◆ **EXTRACT PROVIDED**:

##############################

Panel members expressed concerns over the pivotal study methodology and endpoints, including the impact different centers may have had in the pivotal study findings; compatibility of microcatheters with DMSO; the toxicology issues Dr. Kurt raised earlier; the frequency of vasospasm and hydrocephaly in the Onyx® LES group; whether Onyx® LES treatment predisposes patients to late hemorrhagic complications; the effects of future radiosurgery on Onyx® LES-treated patients; and catheter rupture and the problem of Onyx® LES catheters sticking. Many panel members expressed concerns about device safety.



1.    Do you believe that the data in the PMA adequately support the safety of repeated exposure to DMSO as required in the proposed use of the product? If not, please provide suggestions on the additional preclinical studies that you believe are needed to demonstrate the safety of the repeated exposure to DMSO.


The panel concurred that the data adequately support the safety of repeated exposure to DMSO. Data on patients treated in Europe should be examined. Effects of possible interactions with prior or subsequent use of alcohol or radiosurgery in treatment are unclear. Postmarket follow-up is warranted.

##############################

◆ **STUDY MATERIAL**:
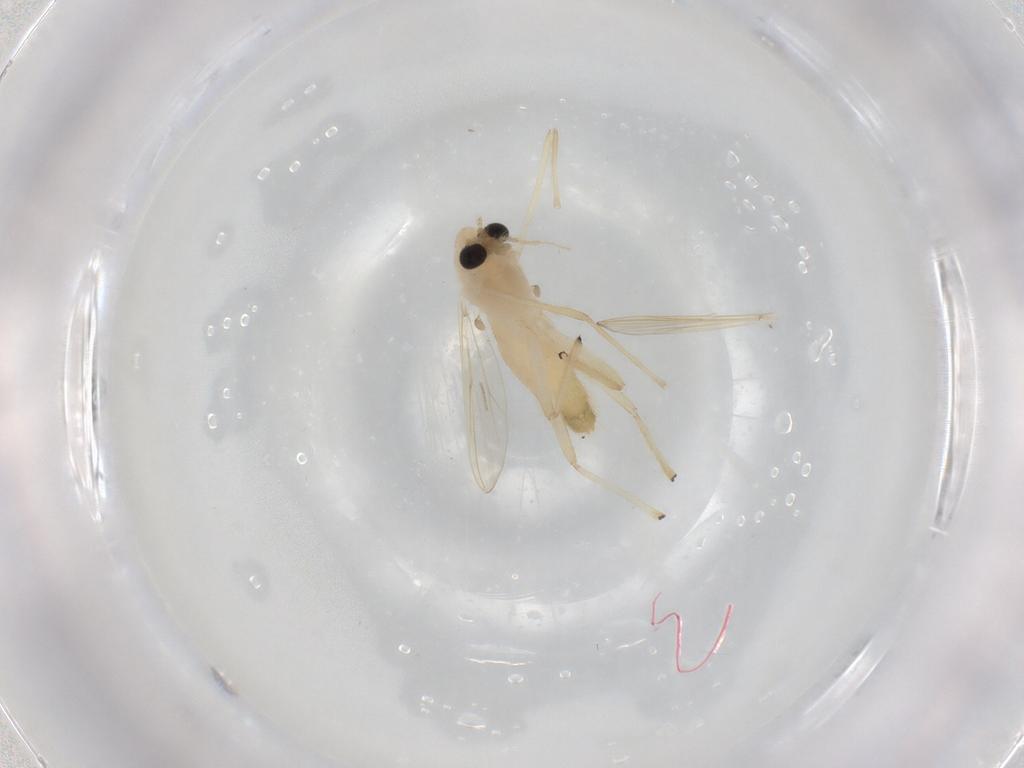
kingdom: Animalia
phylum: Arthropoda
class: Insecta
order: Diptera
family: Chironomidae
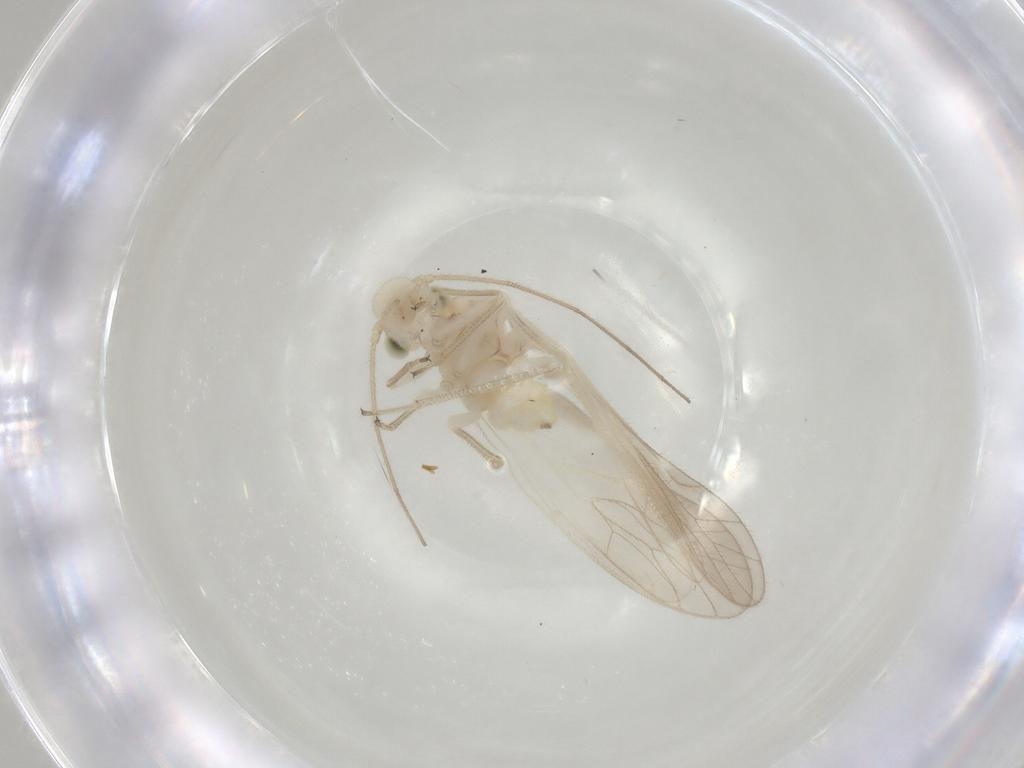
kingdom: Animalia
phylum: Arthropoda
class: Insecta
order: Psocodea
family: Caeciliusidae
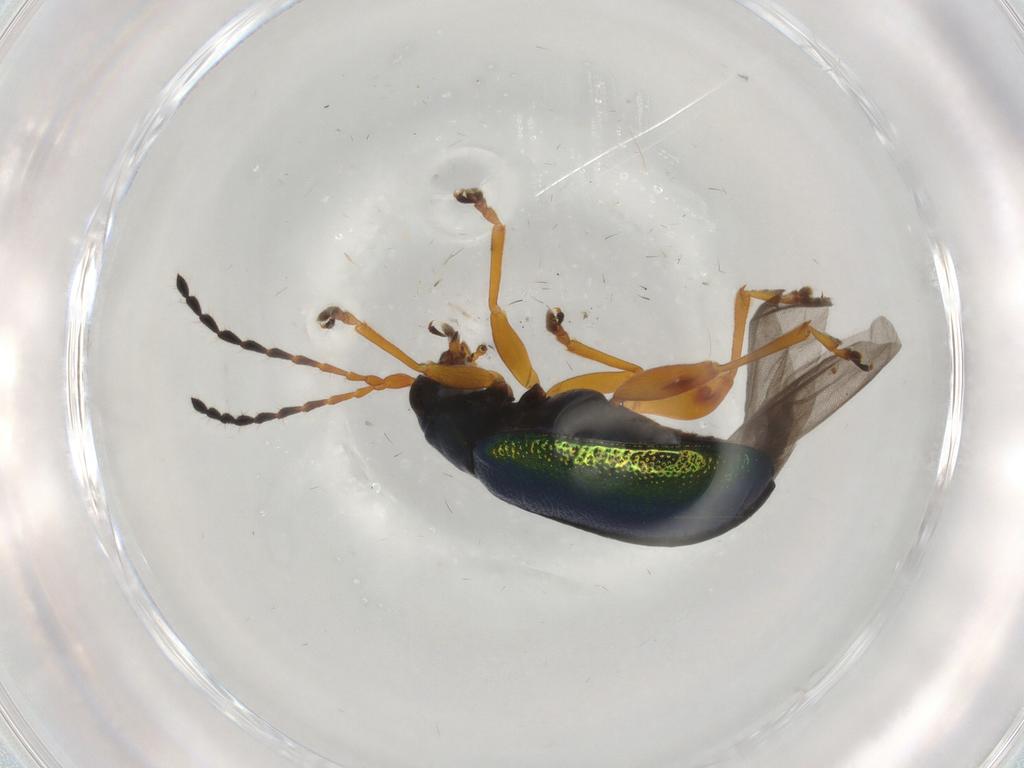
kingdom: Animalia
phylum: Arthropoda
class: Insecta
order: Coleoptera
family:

##############################

◆ **TASK**:
From the panel summary, list every concern named in the sentence that begins "Panel members expressed concerns over", treating each item separated by semicolons as one concern.

◆ **ANSWER TO THIS EXERCISE**:
- The pivotal study methodology and endpoints, including the impact different centers may have had in the pivotal study findings
- Compatibility of microcatheters with DMSO
- The toxicology issues Dr. Kurt raised earlier
- The frequency of vasospasm and hydrocephaly in the Onyx® LES group
- Whether Onyx® LES treatment predisposes patients to late hemorrhagic complications
- The effects of future radiosurgery on Onyx® LES-treated patients
- Catheter rupture and the problem of Onyx® LES catheters sticking